▸ **Fragmento mostrado**
========================================
Columna publicada el 27.06.19 en The Clinic.

Hasta que finalmente ocurrió lo que varios vaticinaban o derechamente temían: José Antonio Kast inscribió formalmente su nuevo partido –el Partido Republicano– ante el Servel. Armado con un escudo del Capitán América que le regalaron sus seguidores por la similitud de colores elegidos por el conglomerado (aunque son también evidentes los guiños al otrora partido pinochetista Avanzada Nacional), Kast terminó de dejar claro que no pretende pasar desapercibido. Y las inmediatas e indignadas reacciones en los medios son quizás la mejor prueba de ello.

Aunque a muchos disguste la aparición irreversible del ex diputado UDI en el panorama político nacional, lo concreto es que éste ha optado por la vía institucional, reconociéndose explícitamente como una alternativa democrática. Uno pensaría que este dato debiera ser razón suficiente para, al menos, calmar los ánimos de los más atemorizados. Sin embargo, pareciera que esto mismo es lo que a varios molesta. A pocas horas de la difusión de la noticia, distintas figuras aparecieron lamentándose en redes sociales, algunas llegando a declarar incluso que era un mal día para la democracia. Fanatismo, intolerancia, discursos de odio y otros adjetivos en la misma línea inundaron el biempensante mundo de Twitter, poniendo en evidencia uno de los principales puntos ciegos de nuestro debate público: disparar etiquetas descalificadoras, sin nunca llegar a analizar qué permite la aparición de aquello que tanto nos molesta. Porque lo cierto es que el movimiento de Kast existe y su convocatoria es efectiva. ¿De qué sirve entonces concentrarse en denunciar su peligrosidad, con el objetivo iluso de condenarlo al ostracismo y al silencio, en vez de mirar las condiciones reales que explican que su discurso se instale y movilice? Por lo demás, pocos alcanzan a darse cuenta (o no les importa) cómo a ratos terminan cayendo en la misma lógica que acusan en quien han identificado como su enemigo.
========================================
▸ **Información proporcionada**
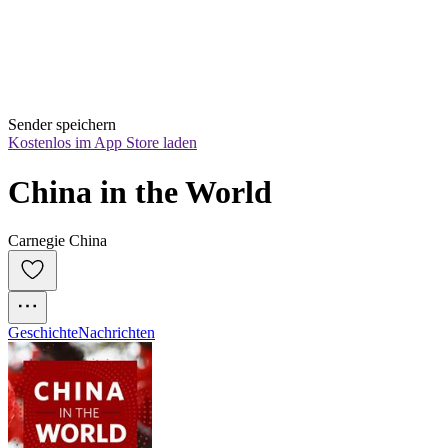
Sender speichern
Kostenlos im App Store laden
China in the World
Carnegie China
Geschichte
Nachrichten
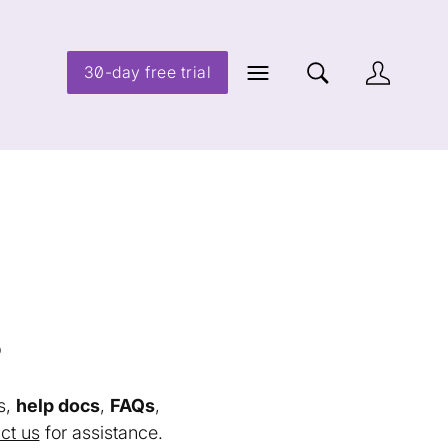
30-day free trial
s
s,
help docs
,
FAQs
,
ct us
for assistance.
========================================
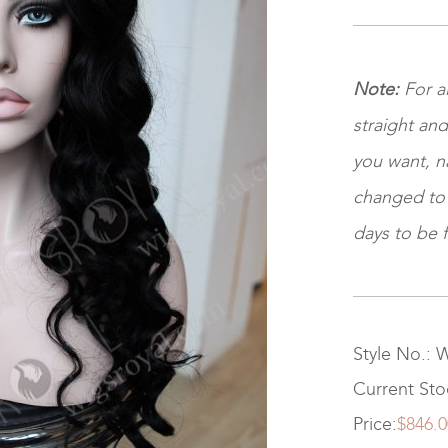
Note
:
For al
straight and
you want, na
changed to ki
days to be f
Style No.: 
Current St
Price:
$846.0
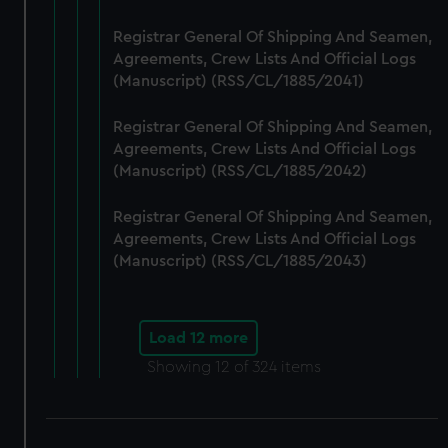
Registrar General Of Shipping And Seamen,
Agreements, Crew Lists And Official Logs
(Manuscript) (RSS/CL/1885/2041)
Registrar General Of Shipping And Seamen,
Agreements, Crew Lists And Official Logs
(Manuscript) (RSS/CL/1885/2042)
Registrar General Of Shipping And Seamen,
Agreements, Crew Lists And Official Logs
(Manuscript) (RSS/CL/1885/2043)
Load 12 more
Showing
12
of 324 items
========================================
▸ **Instrucciones de trabajo**
a – Extraiga de la columna sobre el Partido Republicano el pasaje que comienza con "Hasta que finalmente" y prosigue hasta "prueba de ello.".
b – Prolongue la columna sobre el Partido Republicano a partir de su última oración.

▸ **Resultados**
a –
Hasta que finalmente ocurrió lo que varios vaticinaban o derechamente temían: José Antonio Kast inscribió formalmente su nuevo partido –el Partido Republicano– ante el Servel. Armado con un escudo del Capitán América que le regalaron sus seguidores por la similitud de colores elegidos por el conglomerado (aunque son también evidentes los guiños al otrora partido pinochetista Avanzada Nacional), Kast terminó de dejar claro que no pretende pasar desapercibido. Y las inmediatas e indignadas reacciones en los medios son quizás la mejor prueba de ello.

b –
La dinámica que se genera en torno a la figura de Kast tiende a reproducir lo que ocurre a nivel mundial con el fenómeno populista: se reacciona como si el problema hubiera empezado con ellos. No se trata entonces de desconocer las dimensiones problemáticas que pueda haber en sus propuestas y en el modo en que las difunden, pero sí de aceptar que son también un reflejo de procesos que ya llevan bastante tiempo desplegándose, y en los que existen responsabilidades compartidas. Probablemente, un ejemplo paradigmático de esto sea el debate sobre seguridad y delincuencia. Se trata de una de las principales preocupaciones de la gente, que ocupa a menudo el primer lugar en las encuestas, y sin embargo la centro izquierda, hoy escandalizada con la dura propuesta de Kast, no logró como gobierno hacerse cargo de ella. Basta ver cómo hace algunas semanas Gabriel Boric reconoció la inexistencia en la izquierda progresista de un discurso que conecte con esta difundida inquietud ciudadana. ¿Por qué sorprendernos entonces de que emerjan, de pronto, posiciones más radicales para enfrentarla?

Si la clase política se hiciera cargo de esta dificultad, quizás se abriría un espacio de acción más eficaz que el de la mera indignación, discutiendo y confrontando alternativas diferentes para abordar problemas reales de las personas. Sin embargo, todo esto exige una autocrítica que hasta el momento pocos se han mostrado capaces de formular. Tal vez sea de ayuda volver sobre las poco auspiciosas cifras de la última encuesta CEP, que mostraron un elevado descontento en la ciudadanía y una muy alta desconfianza en las instituciones. Ellas debieran ser un indicador suficiente para reemplazar el escándalo por la humildad.